TASK STATEMENT - Copy the lines from the start of the records below through the line containing "Обращаем ваше внимание на то, что данный сайт носит", both included, and leave out the pictures.

(DATASET ENTRIES begins)

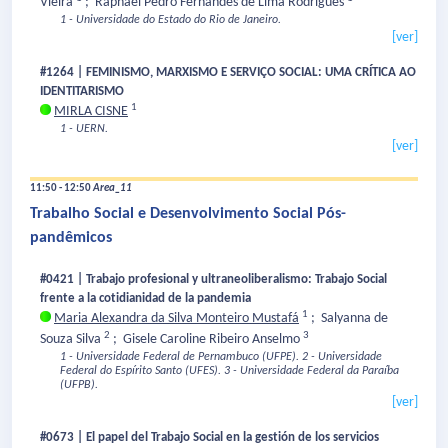
Vieira
;
Raphael Pedro Fernandes de Lima Rodrigues
1 - Universidade do Estado do Rio de Janeiro.
[ver]
#1264 | FEMINISMO, MARXISMO E SERVIÇO SOCIAL: UMA CRÍTICA AO
IDENTITARISMO
1
MIRLA CISNE
1 - UERN.
[ver]
11:50 - 12:50
Area_11
Trabalho Social e Desenvolvimento Social Pós-
pandêmicos
#0421 | Trabajo profesional y ultraneoliberalismo: Trabajo Social
frente a la cotidianidad de la pandemia
1
Maria Alexandra da Silva Monteiro Mustafá
;
Salyanna de
2
3
Souza Silva
;
Gisele Caroline Ribeiro Anselmo
1 - Universidade Federal de Pernambuco (UFPE).
2 - Universidade
Federal do Espírito Santo (UFES).
3 - Universidade Federal da Paraíba
(UFPB).
[ver]
#0673 | El papel del Trabajo Social en la gestión de los servicios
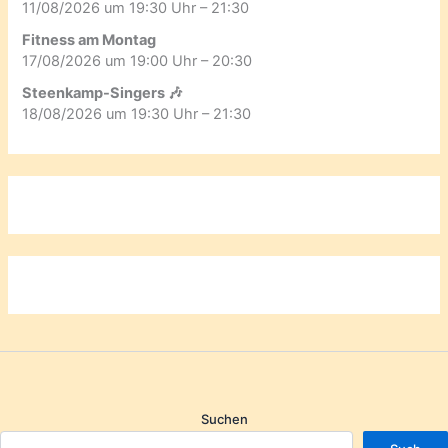
11/08/2026 um 19:30 Uhr – 21:30
Fitness am Montag
17/08/2026 um 19:00 Uhr – 20:30
Steenkamp-Singers 🎶
18/08/2026 um 19:30 Uhr – 21:30
Suchen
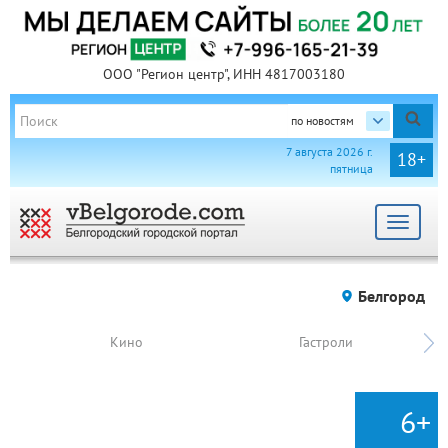
ООО "Регион центр", ИНН 4817003180
по новостям
7 августа 2026 г.
18+
пятница
Toggle
navigat
Белгород
Кино
Гастроли
6+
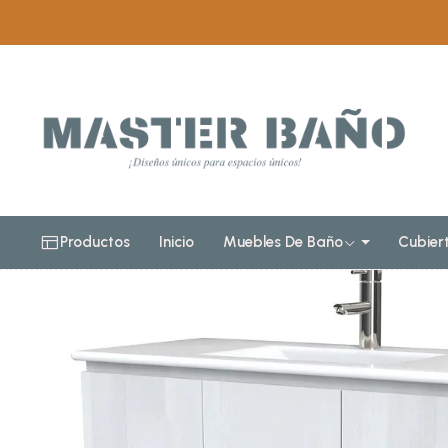
Inicio
Muebles de baño
Muebles vanitorios al piso
Mueb
Productos
Inicio
Muebles De Baño
Cubier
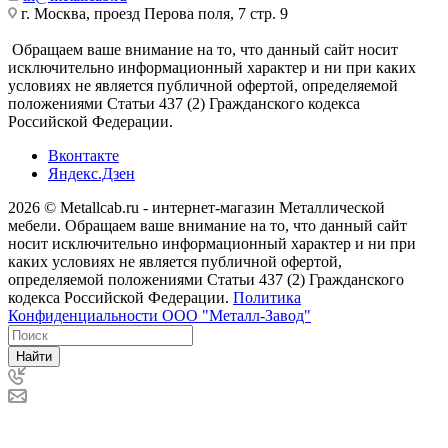
г. Москва, проезд Перова поля, 7 стр. 9
Обращаем ваше внимание на то, что данный сайт носит
исключительно информационный характер и ни при каких
условиях не является публичной офертой, определяемой
положениями Статьи 437 (2) Гражданского кодекса
Российской Федерации.
Вконтакте
Яндекс.Дзен
2026 © Metallcab.ru - интернет-магазин Металлической
мебели. Обращаем ваше внимание на то, что данный сайт
носит исключительно информационный характер и ни при
каких условиях не является публичной офертой,
определяемой положениями Статьи 437 (2) Гражданского
кодекса Российской Федерации.
Политика
Конфиденциальности ООО "Металл-Завод"
Найти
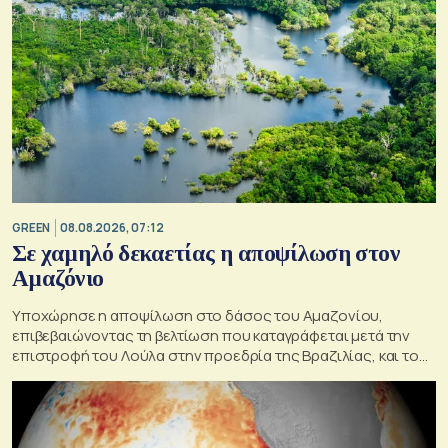
GREEN
08.08.2026, 07:12
Σε χαμηλό δεκαετίας η αποψίλωση στον
Αμαζόνιο
Υποχώρησε η αποψίλωση στο δάσος του Αμαζονίου,
επιβεβαιώνοντας τη βελτίωση που καταγράφεται μετά την
επιστροφή του Λούλα στην προεδρία της Βραζιλίας, και του
στόχου του να την εξαλείψει έως το 2030.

(DATASET ENTRIES ends)

OUTPUT BELOW -
Vieira
;
Raphael Pedro Fernandes de Lima Rodrigues
1 - Universidade do Estado do Rio de Janeiro.
[ver]
#1264 | FEMINISMO, MARXISMO E SERVIÇO SOCIAL: UMA CRÍTICA AO
IDENTITARISMO
1
MIRLA CISNE
1 - UERN.
[ver]
11:50 - 12:50
Area_11
Trabalho Social e Desenvolvimento Social Pós-
pandêmicos
#0421 | Trabajo profesional y ultraneoliberalismo: Trabajo Social
frente a la cotidianidad de la pandemia
1
Maria Alexandra da Silva Monteiro Mustafá
;
Salyanna de
2
3
Souza Silva
;
Gisele Caroline Ribeiro Anselmo
1 - Universidade Federal de Pernambuco (UFPE).
2 - Universidade
Federal do Espírito Santo (UFES).
3 - Universidade Federal da Paraíba
(UFPB).
[ver]
#0673 | El papel del Trabajo Social en la gestión de los servicios
11/08/2026 um 19:30 Uhr – 21:30
Fitness am Montag
17/08/2026 um 19:00 Uhr – 20:30
Steenkamp-Singers 🎶
18/08/2026 um 19:30 Uhr – 21:30
Suchen
ООО "Регион центр", ИНН 4817003180
по новостям
7 августа 2026 г.
18+
пятница
Toggle
navigat
Белгород
Кино
Гастроли
6+
Inicio
Muebles de baño
Muebles vanitorios al piso
Mueb
Productos
Inicio
Muebles De Baño
Cubier
г. Москва, проезд Перова поля, 7 стр. 9
Обращаем ваше внимание на то, что данный сайт носит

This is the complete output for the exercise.